E se il presidente pachistano Asif Ali Zardari, sul Washington Post, sentenzia che il suo Paese non ha collaborato all'operazione Abbottabad, è anche vero che l'ambasciatore del Pakistan negli Stati Uniti ha annunciato che Islamabad aprirà un'inchiesta per “fare piena luce” sull'operato dei servizi di intelligence pachistani (Isi) nella caccia a Osama. E si perché, ammette Hussain Haqqani alla Cnn, “...è chiaro che bin Laden aveva una rete di sostegno...la questione è sapere se questa rete si trovava all'interno del governo, dello Stato o della società pachistana....”. Nel contempo il dicastero degli Esteri smentisce l'utilizzo di basi nazionali per gli elicotteri Usa in missione su Abbottabad. Insomma due messaggi che cercano di parlare a pubblici diversi: quello pachistano e quello americano-occidentale.

La stampa pachistana (in lingua inglese) fa la voce grossa. L'autorevole “The Dawn” solleva sospetti sull'effettiva collaborazione tra la Cia e l'Isi e si domanda se gli americani si fidino o no degli alleati ma sul PakTribune il premier Gilani spiega che la caccia a Osama è stata resa possibile da uno scambio di informazioni tra americani e uomini dell'intelligence di un Paese “schierato nella guerra al terrore”. Mezze ammissioni. Con prudenza: non è che ai propri cittadini si può dire che con gli americani siamo un tutt'uno e rinnegare scontri durati un anno al calor bianco sulla violazione degli spazi aerei (coi droni) e della sovranità nazionale (come tra l'altro ricordato ieri da un gruppo di senatori dell'opposizione e dal ministero degli Esteri). Bisogna andarci piano.
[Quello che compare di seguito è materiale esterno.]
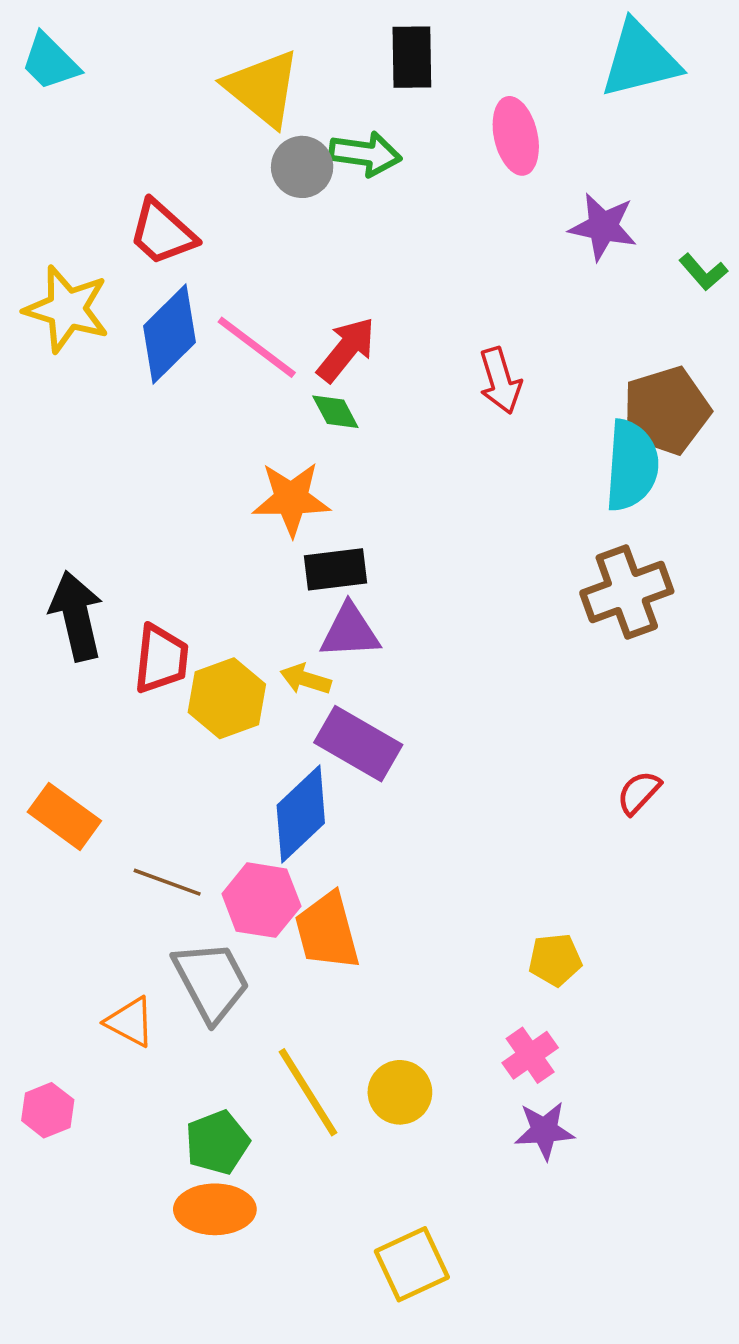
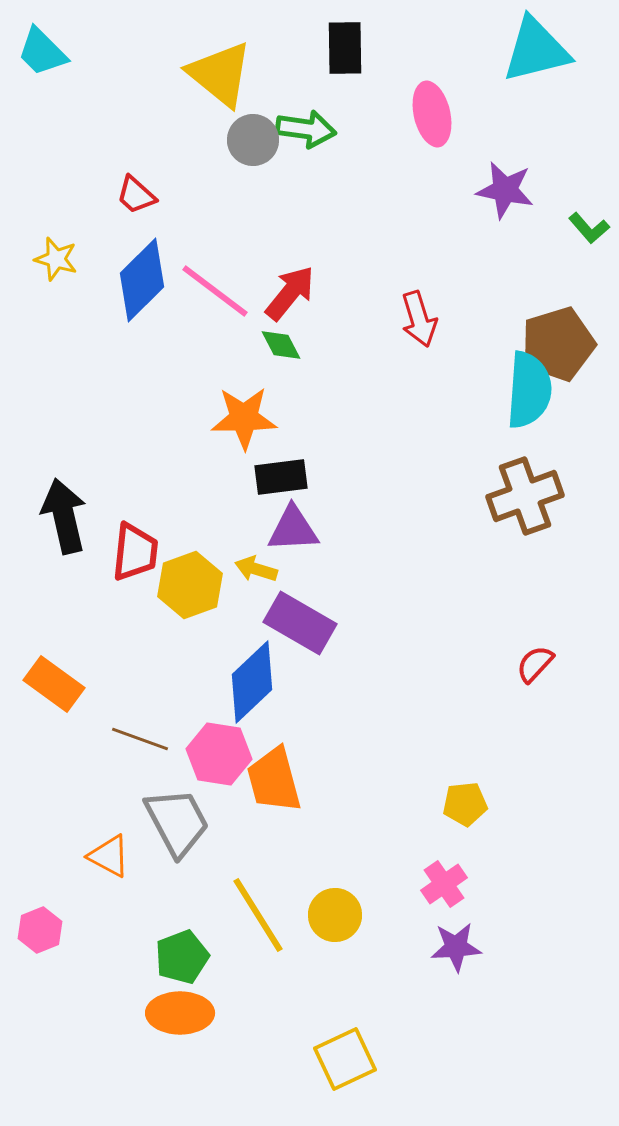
red trapezoid: (162, 233) -> (136, 195), size x0.7
yellow star: (67, 309) -> (56, 259), size x0.6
E insomma, com'è andata?
La teoria che va per la maggiore, con qualche solido appiglio, è che nell'Isi (nell'esercito, nel governo, nel Paese) ci sono forse più di due anime antitetiche, spesso conflittuali ma che tutto sommato convivono in un Pakistan che di anime ne ha diverse: filoccidentali, smaccatamente antiamericane, integraliste, eminentemente laiche, secessioniste, di minoranza e via discorrendo. Farle convivere, utilizzarne i vasi comunicanti, reggerne i diversi equilibri profittando ora dell'una ora dell'altra, è stato uno dei grandi rovelli (e drammi) di ogni presidente, dal pragmatico fondatore del Paese dei puri, Ali Jinnah, al socialdemocratico Zulfikar Bhutto, al fervido islamista Zia Ul-Haq per finire col fragile Asif Zardari dei giorni nostri. Partita difficile e sempre sotto la spada di Damocle di un potente vicino (Delhi) pur se con l'appoggio di qualche altro potentissimo alleato (Pechino e poi Washington, a volte Riad.